Topwater Walking Baits: Stop Rushing the Cadence and Learn to Glide

Walking the dog is an art form, but most anglers turn it into a frantic sprint. Learn how to slow down and create the ultimate topwater glide that draws giant bass from the depths.

There is no strike in all of bass fishing more exhilarating than a giant fish exploding on a topwater walking bait (like a Zara Spook, Sammy, or Rover). But if you watch the average angler throw one, they are fishing it entirely too fast.

They whip their rod tip violently, making the bait splash frantically side-to-side, racing back to the boat. While a fast retrieve might catch small, aggressive schooling fish, it often causes large, cautious bass to short-strike or completely lose interest.

The brutal truth: To catch a giant on top, you need to slow down and make the bait glide.

1. The Art of the Glide

The “walk the dog” action is all about slack line. When you twitch the rod tip, the bait darts to the side. But it’s what happens after the twitch that matters.

If you keep your line tight, the bait immediately stops its lateral movement and is pulled forward. But if you immediately throw slack back to the bait after the twitch, it allows the bait to “glide” out widely to the side.

Instead of a tight, frantic zig-zag (which looks unnatural), you want a wide, sweeping left-to-right glide. This wide action pushes a ton of water, creates a subtle, rhythmic “clack” (if the bait has a knocker), and gives a trailing monster bass time to track, target, and engulf the lure.

2. Pause Near Cover

When you are walking a bait past a prime ambush point—a submerged stump, the edge of a grass bed, or a dock piling—don’t just blow past it.

As the bait approaches the cover, walk it wide and then kill it. Let it sit dead still on the surface for two or three seconds. A giant bass will often track a moving topwater bait, mesmerized by it, but won’t commit until the bait stops.
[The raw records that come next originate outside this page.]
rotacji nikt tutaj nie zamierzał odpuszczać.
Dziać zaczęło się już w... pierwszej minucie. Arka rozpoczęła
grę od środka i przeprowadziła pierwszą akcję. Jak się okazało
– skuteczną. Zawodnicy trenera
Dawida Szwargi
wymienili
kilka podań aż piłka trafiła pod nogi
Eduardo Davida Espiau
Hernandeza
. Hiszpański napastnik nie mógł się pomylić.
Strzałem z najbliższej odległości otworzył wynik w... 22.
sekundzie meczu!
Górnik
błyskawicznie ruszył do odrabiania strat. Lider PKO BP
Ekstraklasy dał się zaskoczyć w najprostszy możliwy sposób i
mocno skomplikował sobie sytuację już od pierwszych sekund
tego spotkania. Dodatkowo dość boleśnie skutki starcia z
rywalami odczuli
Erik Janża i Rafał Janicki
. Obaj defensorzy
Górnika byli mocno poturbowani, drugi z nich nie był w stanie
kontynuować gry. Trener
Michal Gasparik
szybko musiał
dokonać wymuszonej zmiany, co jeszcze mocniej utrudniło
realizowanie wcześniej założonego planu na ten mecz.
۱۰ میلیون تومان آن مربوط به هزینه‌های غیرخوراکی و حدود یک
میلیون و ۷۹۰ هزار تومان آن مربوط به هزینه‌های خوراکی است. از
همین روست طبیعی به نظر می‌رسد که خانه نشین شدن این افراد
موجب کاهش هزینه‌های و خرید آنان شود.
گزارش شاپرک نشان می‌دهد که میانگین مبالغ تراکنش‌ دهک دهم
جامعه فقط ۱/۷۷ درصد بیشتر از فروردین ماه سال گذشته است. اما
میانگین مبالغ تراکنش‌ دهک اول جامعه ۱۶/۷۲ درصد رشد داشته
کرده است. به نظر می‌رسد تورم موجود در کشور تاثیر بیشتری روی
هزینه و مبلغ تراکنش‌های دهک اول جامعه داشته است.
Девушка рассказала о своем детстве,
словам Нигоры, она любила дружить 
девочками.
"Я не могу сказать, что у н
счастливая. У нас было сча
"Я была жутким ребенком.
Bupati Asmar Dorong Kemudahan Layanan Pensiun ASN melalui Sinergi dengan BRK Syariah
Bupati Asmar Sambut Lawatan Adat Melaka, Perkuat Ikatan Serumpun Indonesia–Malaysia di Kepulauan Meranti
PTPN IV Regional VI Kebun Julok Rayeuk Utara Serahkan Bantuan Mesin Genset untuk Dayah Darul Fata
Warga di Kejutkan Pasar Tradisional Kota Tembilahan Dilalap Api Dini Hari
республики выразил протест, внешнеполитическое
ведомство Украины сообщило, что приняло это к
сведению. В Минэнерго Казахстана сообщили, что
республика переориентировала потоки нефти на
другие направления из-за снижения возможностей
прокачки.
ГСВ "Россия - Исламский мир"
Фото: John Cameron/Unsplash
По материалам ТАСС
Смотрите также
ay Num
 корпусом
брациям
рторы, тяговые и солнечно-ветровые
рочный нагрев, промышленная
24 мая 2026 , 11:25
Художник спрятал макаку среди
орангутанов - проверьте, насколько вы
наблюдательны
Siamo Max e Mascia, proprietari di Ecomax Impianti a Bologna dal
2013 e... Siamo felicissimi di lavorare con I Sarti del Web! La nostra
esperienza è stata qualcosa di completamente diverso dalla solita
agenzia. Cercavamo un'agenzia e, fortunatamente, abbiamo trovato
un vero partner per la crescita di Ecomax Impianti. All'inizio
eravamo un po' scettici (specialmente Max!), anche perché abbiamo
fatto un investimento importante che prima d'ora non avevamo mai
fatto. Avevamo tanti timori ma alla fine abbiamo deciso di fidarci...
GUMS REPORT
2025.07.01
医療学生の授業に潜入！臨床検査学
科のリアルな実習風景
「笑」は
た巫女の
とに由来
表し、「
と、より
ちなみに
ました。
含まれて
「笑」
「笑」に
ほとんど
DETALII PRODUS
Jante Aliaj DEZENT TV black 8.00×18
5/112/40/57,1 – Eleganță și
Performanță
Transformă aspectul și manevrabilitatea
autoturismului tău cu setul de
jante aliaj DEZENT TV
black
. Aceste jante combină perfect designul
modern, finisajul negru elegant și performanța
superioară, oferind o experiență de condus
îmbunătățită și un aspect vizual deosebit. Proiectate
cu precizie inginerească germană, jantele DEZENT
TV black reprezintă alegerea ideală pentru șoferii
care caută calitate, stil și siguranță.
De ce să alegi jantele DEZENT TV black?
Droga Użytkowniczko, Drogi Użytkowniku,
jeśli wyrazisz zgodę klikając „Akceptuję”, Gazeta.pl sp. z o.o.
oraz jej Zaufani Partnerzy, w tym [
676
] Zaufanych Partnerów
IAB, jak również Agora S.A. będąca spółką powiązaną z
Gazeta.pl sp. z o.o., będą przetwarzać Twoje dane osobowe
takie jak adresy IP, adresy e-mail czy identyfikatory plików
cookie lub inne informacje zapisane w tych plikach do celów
To the bass, that pause signals weakness or exhaustion in its prey, and that is the exact moment they will annihilate it.

3. Don’t Set the Hook on the Splash

This is the hardest rule in topwater fishing. When the water erupts and your bait disappears in a massive swirl, your adrenaline will scream at you to set the hook immediately.

Don’t do it.

Often, bass will swipe at a walking bait or suck it down from below. If you set the hook when you see the splash, you will rip the bait away before they have fully closed their mouth around it.

When the blowup happens, force yourself to keep walking the bait for one more second, or drop the rod tip and wait until you physically feel the weight of the fish on your line. Once the rod loads up, reel down and sweep the rod to drive the treble hooks home.

Bottom Line: Walking baits are meant to seduce, not sprint. Slow your cadence, maximize your glide, and let the bait do the work.